Se me ocurren estas reflexiones a propósito de la batalla justa y solitaria que está librando un joven novelista colombiano contra la agencia de la Editorial Plaza & Janes en Colombia, que ha instaurado en ese país un concurso anual de novela. El premio, según dicen las bases del concurso, es de 300.000 pesos colombianos: 6.000 dólares. Pero la verdad es que no hay premio, porque al ganador le hacen firmar un contrato en el cual se establece que esa suma es un anticipo sobre los derechos de autor, y por consiguiente será descontada de la liquidación periódica. Pero hay más. Los derechos de autor que recibe el favorecido no son del 10% sobre el precio del libro, que es lo normal, sino sólo del 7%. Esto quiere decir que con la venta de una edición de 3.000 ejemplares -que se vende sin dificultad, por la resonancia del concurso- el editor se paga todos los gastos, y se gana, además, la propaganda gratis que la Prensa le hace al concurso, con el apoyo de los organismos culturales y la participación jubilosa de los otros escritores y artistas. Un cálculo conservador de lo que Plaza & Janes se gana en propaganda gratis con su concurso anual es de unos tres millones de pesos. Es decir, que no sólo comete un atraco contra el escritor novato, sino que es éste el que le sirve al editor para enriquecerse más con el menor esfuerzo. Pero como si eso no fuera bastante, el contrato que le hacen firmar le asegura a la editorial los derechos del libro para toda la vida, y no por cinco años, como debe ser, y no sólo para una parte del territorio, sino para todos los países de lengua castellana. Sin embargo, tan pronto como se agota la edición del lanzamiento, el libro se queda prisionero del contrato sin la esperanza de una nueva impresion, y no circula en todo el territorio contratado, sino a duras penas en el país donde ganó el concurso.

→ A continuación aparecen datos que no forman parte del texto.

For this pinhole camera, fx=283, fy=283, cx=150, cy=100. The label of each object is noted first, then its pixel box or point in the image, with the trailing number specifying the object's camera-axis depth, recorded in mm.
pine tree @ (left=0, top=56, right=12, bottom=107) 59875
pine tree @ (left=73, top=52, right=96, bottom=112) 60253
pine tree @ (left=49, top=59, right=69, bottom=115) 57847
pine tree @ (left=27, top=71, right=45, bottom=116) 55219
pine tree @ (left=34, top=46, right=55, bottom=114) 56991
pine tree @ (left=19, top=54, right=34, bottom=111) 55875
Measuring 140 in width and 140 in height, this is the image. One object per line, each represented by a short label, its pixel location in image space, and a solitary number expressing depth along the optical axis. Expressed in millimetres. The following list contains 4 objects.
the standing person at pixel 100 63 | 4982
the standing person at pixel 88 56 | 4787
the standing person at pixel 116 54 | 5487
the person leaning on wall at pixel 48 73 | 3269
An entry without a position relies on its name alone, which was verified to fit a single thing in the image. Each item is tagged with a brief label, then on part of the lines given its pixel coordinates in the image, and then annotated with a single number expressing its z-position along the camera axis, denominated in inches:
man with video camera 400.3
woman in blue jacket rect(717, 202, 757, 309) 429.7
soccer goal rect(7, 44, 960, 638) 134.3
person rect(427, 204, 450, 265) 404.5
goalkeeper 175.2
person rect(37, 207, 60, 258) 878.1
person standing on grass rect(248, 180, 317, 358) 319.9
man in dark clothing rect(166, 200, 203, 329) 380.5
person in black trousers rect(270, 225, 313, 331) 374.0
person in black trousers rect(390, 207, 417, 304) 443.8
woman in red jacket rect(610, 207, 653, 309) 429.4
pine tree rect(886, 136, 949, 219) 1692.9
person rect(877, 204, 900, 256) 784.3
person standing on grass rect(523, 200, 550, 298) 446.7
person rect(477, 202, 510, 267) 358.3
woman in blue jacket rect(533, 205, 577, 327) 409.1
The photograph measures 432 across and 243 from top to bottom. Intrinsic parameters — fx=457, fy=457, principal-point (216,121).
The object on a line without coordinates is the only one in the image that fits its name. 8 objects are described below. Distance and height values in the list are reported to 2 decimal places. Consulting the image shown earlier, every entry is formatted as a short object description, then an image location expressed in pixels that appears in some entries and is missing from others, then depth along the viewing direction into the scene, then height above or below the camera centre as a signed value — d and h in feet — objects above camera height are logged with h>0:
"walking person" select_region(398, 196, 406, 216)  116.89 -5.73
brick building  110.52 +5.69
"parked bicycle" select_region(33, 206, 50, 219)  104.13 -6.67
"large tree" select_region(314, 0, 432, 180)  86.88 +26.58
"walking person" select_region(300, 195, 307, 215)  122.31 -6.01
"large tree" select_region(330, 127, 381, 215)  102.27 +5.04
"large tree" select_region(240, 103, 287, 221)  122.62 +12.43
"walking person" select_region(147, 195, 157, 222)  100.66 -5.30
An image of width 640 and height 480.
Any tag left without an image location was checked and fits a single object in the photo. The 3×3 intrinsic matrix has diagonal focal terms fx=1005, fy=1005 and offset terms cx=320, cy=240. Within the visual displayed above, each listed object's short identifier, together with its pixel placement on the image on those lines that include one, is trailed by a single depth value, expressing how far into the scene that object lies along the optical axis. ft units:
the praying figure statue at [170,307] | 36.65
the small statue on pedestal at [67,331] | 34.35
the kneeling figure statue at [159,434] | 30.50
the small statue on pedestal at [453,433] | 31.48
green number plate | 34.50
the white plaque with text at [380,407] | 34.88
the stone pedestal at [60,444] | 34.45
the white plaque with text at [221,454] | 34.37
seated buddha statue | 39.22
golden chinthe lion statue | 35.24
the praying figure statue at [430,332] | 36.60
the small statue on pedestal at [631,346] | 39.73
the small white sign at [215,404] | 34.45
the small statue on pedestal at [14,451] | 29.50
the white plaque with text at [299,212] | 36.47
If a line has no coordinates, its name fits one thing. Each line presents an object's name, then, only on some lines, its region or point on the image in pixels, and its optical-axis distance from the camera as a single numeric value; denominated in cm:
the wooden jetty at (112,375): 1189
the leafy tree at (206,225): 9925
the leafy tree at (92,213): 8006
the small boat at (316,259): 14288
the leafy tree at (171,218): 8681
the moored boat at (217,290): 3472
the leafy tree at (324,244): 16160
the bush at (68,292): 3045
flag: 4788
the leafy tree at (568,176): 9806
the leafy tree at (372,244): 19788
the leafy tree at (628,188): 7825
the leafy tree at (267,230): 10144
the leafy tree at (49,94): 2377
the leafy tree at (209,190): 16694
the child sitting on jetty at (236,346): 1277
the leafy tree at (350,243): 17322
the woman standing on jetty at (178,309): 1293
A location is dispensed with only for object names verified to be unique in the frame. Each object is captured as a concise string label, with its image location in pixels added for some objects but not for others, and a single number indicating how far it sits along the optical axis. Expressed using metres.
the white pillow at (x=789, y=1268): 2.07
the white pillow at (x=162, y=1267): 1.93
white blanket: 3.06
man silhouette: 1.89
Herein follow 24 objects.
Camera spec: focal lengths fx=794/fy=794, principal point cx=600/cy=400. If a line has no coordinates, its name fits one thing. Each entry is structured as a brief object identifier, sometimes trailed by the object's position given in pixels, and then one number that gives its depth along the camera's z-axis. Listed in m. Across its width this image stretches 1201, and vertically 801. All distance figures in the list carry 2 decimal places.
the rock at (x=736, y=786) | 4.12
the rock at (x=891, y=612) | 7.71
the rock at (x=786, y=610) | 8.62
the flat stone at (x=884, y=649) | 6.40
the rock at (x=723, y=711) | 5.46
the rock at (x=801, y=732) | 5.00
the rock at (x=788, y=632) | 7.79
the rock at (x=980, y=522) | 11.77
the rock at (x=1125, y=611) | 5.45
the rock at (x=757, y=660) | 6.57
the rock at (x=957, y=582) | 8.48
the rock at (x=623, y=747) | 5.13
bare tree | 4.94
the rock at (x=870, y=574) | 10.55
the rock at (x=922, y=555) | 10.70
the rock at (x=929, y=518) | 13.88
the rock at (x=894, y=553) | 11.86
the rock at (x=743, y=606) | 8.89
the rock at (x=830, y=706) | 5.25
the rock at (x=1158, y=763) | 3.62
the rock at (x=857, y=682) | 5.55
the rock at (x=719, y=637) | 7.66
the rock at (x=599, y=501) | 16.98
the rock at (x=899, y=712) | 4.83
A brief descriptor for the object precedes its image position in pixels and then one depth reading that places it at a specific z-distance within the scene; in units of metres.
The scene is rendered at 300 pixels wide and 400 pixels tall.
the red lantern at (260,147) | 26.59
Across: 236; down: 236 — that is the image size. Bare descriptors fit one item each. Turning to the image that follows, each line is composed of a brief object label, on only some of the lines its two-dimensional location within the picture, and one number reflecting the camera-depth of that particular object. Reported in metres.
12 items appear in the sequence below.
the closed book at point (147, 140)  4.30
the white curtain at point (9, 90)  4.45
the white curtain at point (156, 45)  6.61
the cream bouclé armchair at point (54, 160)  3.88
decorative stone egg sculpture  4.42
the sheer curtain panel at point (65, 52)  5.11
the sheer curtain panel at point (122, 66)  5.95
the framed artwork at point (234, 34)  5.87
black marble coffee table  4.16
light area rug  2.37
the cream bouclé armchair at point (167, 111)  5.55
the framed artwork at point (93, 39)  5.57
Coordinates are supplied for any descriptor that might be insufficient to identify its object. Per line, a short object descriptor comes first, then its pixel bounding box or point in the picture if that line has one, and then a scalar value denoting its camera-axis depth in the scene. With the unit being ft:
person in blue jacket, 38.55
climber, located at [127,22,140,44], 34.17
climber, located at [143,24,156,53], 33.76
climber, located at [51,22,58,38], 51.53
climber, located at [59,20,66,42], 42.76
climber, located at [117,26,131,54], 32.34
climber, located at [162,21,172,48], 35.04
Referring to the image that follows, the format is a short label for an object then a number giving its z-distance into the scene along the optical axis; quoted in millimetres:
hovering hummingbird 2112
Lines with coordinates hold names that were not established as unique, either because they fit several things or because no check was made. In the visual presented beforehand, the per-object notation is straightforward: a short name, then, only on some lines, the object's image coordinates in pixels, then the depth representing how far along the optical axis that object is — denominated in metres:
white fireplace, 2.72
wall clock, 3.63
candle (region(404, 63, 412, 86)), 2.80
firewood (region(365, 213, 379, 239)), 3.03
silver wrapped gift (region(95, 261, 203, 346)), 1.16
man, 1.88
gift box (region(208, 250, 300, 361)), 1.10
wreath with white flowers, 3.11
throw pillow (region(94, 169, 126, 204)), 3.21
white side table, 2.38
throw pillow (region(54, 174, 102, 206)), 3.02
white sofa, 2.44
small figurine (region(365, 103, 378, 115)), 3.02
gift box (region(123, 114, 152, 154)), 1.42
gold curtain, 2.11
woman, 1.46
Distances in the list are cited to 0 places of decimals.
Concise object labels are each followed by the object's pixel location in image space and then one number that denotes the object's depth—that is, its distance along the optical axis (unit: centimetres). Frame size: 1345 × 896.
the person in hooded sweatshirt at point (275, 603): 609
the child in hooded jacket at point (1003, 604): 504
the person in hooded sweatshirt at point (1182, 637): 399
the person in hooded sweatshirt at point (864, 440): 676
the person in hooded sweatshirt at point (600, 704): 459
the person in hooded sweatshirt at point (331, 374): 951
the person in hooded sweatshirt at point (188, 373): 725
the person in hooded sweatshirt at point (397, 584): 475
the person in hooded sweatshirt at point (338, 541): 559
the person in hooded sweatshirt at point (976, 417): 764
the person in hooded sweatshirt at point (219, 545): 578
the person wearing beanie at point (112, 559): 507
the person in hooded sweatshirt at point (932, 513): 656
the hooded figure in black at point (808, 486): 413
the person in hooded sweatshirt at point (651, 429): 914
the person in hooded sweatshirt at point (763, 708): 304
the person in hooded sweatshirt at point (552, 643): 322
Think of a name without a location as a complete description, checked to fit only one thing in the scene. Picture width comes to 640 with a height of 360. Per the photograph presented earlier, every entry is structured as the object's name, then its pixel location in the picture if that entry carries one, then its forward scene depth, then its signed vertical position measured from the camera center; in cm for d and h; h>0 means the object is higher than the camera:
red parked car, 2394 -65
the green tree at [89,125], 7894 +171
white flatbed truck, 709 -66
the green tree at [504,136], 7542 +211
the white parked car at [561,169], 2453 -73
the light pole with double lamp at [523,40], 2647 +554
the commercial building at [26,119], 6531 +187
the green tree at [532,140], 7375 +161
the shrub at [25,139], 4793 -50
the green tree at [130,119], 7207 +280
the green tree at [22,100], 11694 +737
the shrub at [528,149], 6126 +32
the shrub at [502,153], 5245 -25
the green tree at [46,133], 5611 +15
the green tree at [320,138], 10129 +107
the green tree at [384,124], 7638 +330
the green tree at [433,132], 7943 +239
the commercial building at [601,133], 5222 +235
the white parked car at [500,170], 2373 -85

Ese es el caso: no hay desgracia más grande en este mundo que la de ser escritor joven. Sobre todo en estos tiempos infaustos en que está de moda ser famoso. Antes, cuando los escritores jóvenes escribíamos porque no nos quedaba más remedio, teníamos además la ventaja de que los editores no nos hacían caso. Yo necesité cinco años para encontrar quien me publicara la primera novela, y el que encontré fue un pobre editor aficionado y sin recursos que se fugó del país huyendo de los acreedores. Eduardo Zalamea Borda, que era mi verdadero papá literario, llamó entonces a sus libreros amigos para que compraran el libro en los depósitos de la imprenta, y mis otros amigos de siempre escribieron las notas de Prensa para que se supiera que estaba ya a la venta. Hace unos pocos años descubrí que los ejemplares sobrantes de aquella edición indigente de mil ejemplares se estaban vendiendo en las calles de Bogotá a un peso cada uno, y compré todos los que pude, con la impresión de comprar las piltrafas sueltas de mi propio pasado. Me gusta contar estas cosas no por la obsesión de hablar de nosotros mismos, que tenemos los escritores, sino con la esperanza de que les sirva de algo a los que vienen detrás y creen todavía que es imposible vivir sin los editores. Un día -que ojalá no esté lejano- se convencerán no sólo de que es posible, sino de que es todo lo contrario: son los editores los que no pueden vivir sin nosotros. "Los pobrecitos editores".